Iowa farmer Emma Johnson says school and food bank contracts would have made up about 25% of sales this year.
Michael S. Williamson/The Washington Post via Getty Images

For the last few years, schools and food banks around the country have been able to get fresh produce and meat from small, local farms, thanks to federal funding. But that’s about to end. 

The U.S. Department of Agriculture has announced it’s canceling the two Biden-era programs that paid for all that fresh, local food because it says they “no longer effectuate the goals of the agency.” 

That’s more than a billion dollars’ worth of contracts for small farmers, ranchers and fishermen.

Running a small family farm that turns a profit isn’t easy. Emma Johnson’s family has owned one for decades — she’s a fourth-generation farmer.

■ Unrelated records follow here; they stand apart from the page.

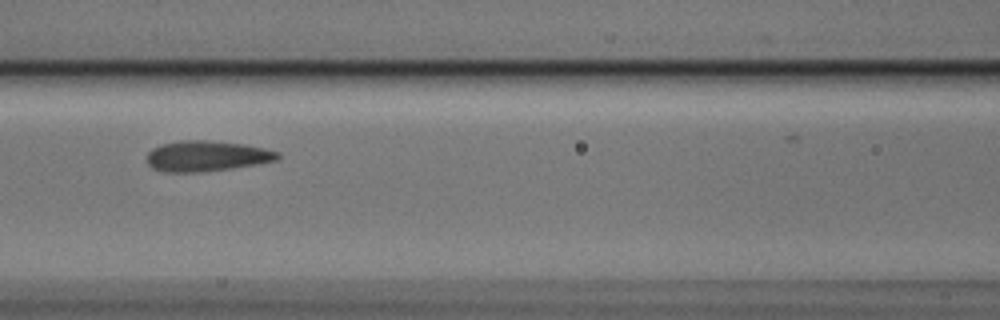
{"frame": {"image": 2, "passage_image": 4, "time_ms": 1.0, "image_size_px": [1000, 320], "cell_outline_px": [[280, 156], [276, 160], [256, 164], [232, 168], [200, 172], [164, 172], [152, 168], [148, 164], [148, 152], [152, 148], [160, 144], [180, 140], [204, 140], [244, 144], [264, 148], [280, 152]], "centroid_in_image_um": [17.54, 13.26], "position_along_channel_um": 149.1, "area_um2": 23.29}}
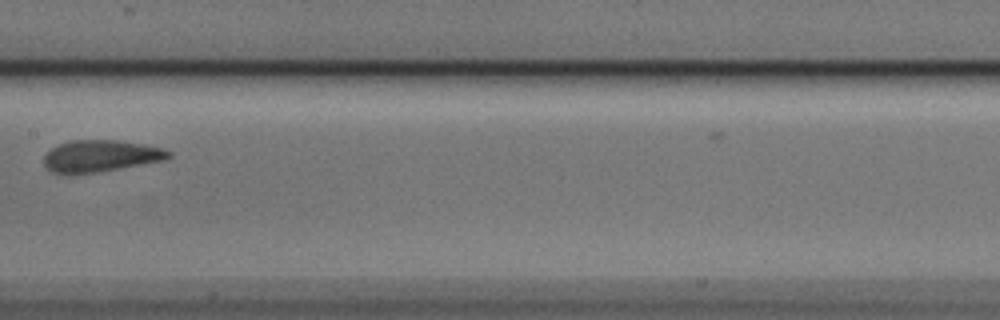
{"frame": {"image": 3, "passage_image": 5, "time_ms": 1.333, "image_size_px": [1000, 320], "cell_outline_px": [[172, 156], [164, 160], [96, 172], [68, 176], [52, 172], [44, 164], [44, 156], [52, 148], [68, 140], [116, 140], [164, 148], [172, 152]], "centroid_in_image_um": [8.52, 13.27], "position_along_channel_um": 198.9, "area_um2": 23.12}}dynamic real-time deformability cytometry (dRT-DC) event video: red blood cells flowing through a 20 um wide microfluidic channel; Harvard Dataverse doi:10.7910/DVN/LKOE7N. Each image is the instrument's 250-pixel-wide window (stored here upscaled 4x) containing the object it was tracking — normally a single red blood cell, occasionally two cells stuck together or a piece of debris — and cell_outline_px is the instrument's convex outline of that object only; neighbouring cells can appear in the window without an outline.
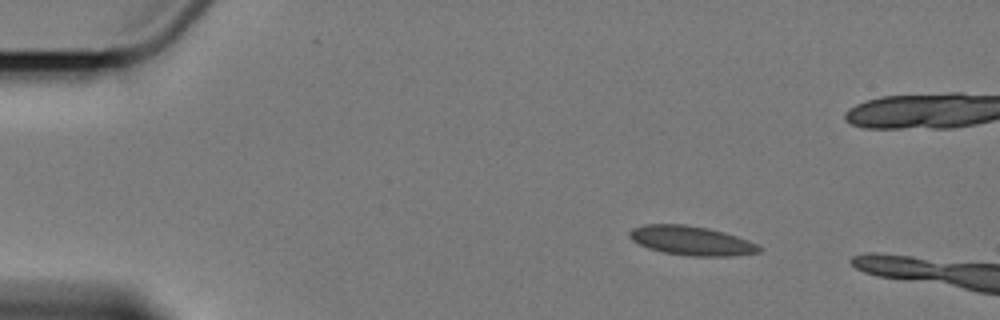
{"species": "Egyptian fruit bat (a non-hibernating species)", "species_latin": "Rousettus aegyptiacus", "temperature_condition": "cold", "stored_images_in_passage": 5, "camera_frame_rate_fps": 3000, "um_per_image_px": 0.085, "animal": {"sex": "female"}, "frame": {"image": 1, "passage_image": 3, "time_ms": 2.333, "image_size_px": [1000, 320], "cell_outline_px": [[760, 252], [732, 256], [692, 256], [664, 252], [648, 248], [632, 240], [628, 236], [628, 232], [632, 228], [644, 224], [684, 224], [708, 228], [724, 232], [748, 240], [756, 244], [760, 248]], "centroid_in_image_um": [58.73, 20.44], "position_along_channel_um": 26.3, "area_um2": 21.96}}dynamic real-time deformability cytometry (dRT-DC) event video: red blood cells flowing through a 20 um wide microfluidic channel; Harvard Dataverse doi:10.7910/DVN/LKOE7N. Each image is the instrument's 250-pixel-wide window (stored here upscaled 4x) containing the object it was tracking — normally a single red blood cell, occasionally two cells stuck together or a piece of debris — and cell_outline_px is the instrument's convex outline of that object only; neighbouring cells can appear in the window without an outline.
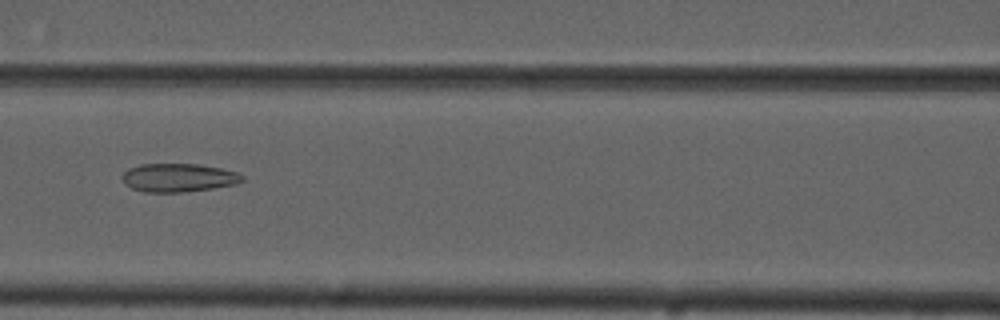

She and her husband run Buffalo Ridge Orchard with her parents on 80 acres in Central City, Iowa.

“We grow a lot of apples, and we do grow some pears, and then we grow from A to Z all of the different vegetables,” Johnson said.

Recently, they’ve been selling about $65,000 worth of their produce to local schools and food banks through these USDA programs.

“And this season, we were anticipating for those numbers to grow because the budget had grown,” she said.

Instead, there’s suddenly no budget for those programs, which means Johnson and her family are scrambling to figure out where else they can sell all those fruits and vegetables.

Their contracts with schools and food banks would have been about 25% of their income this year.

“That’s jobs, that’s staff, that’s our ability to even have a profit for the season,” Johnson said.

In Pennsylvania, E. Nichole Taylor said she’s also scrambling to figure out how the Great Valley School District, where she’s a food service supervisor, is going to fill the sudden hole in its budget.

They’ve been using federal funding to buy local meat, milk and produce for school lunches.

“The meals that our students receive today are not the meals that I received when I was growing up,” she said.

Now, Taylor said, they may have to shift their budget around — cut somewhere — so they can afford some fresh, local food. But?

“There’s some things that we’re just not going to be able to offer our students,” she said.

Families that rely on food banks will see a difference too.

Paco Vélez runs Feeding South Florida, and he said buying locally has changed what they can offer.

“You name it, it’s grown here in Florida,” he said. “We get asparagus, we get broccoli, we get strawberries, we get blueberries.” Plus eggs, salmon and yogurt.

Without this USDA funding, the food bank will have less variety and just less food, period.

“As the government starts pulling out, then it leaves a huge gap,” Vélez said. “So the first thing that came to mind is, how are we going to do this? How are we going to ensure that as an organization, we’re doing everything that we can?”